Data for the task:
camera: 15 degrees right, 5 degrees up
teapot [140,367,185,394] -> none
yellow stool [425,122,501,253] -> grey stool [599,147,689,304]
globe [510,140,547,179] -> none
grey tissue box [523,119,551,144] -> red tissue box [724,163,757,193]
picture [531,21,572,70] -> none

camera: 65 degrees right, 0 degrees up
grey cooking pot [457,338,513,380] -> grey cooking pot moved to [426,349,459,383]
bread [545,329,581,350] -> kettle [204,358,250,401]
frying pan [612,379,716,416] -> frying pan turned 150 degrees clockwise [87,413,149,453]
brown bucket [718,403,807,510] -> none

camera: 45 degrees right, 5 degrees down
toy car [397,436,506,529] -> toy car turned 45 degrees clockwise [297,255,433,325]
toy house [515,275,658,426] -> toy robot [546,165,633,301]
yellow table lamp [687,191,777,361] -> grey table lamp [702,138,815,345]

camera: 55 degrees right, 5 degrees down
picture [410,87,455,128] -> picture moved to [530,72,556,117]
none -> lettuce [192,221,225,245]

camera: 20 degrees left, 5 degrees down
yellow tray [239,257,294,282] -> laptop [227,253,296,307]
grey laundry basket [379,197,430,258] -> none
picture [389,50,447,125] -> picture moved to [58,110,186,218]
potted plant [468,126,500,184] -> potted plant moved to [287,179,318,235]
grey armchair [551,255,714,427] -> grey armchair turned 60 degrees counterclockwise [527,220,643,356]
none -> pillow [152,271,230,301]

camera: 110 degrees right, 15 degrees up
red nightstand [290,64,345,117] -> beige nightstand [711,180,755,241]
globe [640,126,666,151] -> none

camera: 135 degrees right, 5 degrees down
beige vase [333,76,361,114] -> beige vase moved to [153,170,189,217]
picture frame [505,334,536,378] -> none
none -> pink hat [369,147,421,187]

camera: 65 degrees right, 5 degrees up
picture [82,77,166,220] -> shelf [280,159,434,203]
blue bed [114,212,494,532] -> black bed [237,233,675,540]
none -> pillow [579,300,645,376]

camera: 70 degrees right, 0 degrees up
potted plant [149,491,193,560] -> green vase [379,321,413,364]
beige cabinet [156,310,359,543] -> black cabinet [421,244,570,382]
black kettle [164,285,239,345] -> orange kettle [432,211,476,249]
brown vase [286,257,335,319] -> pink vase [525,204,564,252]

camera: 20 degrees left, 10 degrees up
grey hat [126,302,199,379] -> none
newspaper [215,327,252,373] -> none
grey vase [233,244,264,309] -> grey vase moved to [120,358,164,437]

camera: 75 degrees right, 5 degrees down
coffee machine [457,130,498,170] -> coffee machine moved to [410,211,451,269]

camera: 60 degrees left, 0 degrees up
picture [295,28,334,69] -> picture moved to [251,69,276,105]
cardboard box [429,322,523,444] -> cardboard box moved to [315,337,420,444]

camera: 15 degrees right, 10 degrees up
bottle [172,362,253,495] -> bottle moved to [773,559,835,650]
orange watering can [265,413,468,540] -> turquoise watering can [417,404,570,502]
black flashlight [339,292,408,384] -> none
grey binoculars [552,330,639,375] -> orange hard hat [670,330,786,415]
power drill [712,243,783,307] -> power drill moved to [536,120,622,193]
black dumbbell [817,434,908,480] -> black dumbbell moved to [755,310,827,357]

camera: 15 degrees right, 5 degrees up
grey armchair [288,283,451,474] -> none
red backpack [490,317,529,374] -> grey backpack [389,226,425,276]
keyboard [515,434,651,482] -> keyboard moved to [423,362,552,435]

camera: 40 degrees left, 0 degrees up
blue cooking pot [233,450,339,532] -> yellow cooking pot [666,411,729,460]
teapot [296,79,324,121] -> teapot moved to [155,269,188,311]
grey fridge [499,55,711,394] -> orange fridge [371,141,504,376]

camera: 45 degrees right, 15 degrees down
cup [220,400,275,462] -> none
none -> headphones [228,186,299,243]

Instructions for the task:
Copy the lines above exactly. Start with the line containing "red nightstand [290,64,345,117]", end with the line containing "picture frame [505,334,536,378] -> none", and include both.

Output for this task:
red nightstand [290,64,345,117] -> beige nightstand [711,180,755,241]
globe [640,126,666,151] -> none

camera: 135 degrees right, 5 degrees down
beige vase [333,76,361,114] -> beige vase moved to [153,170,189,217]
picture frame [505,334,536,378] -> none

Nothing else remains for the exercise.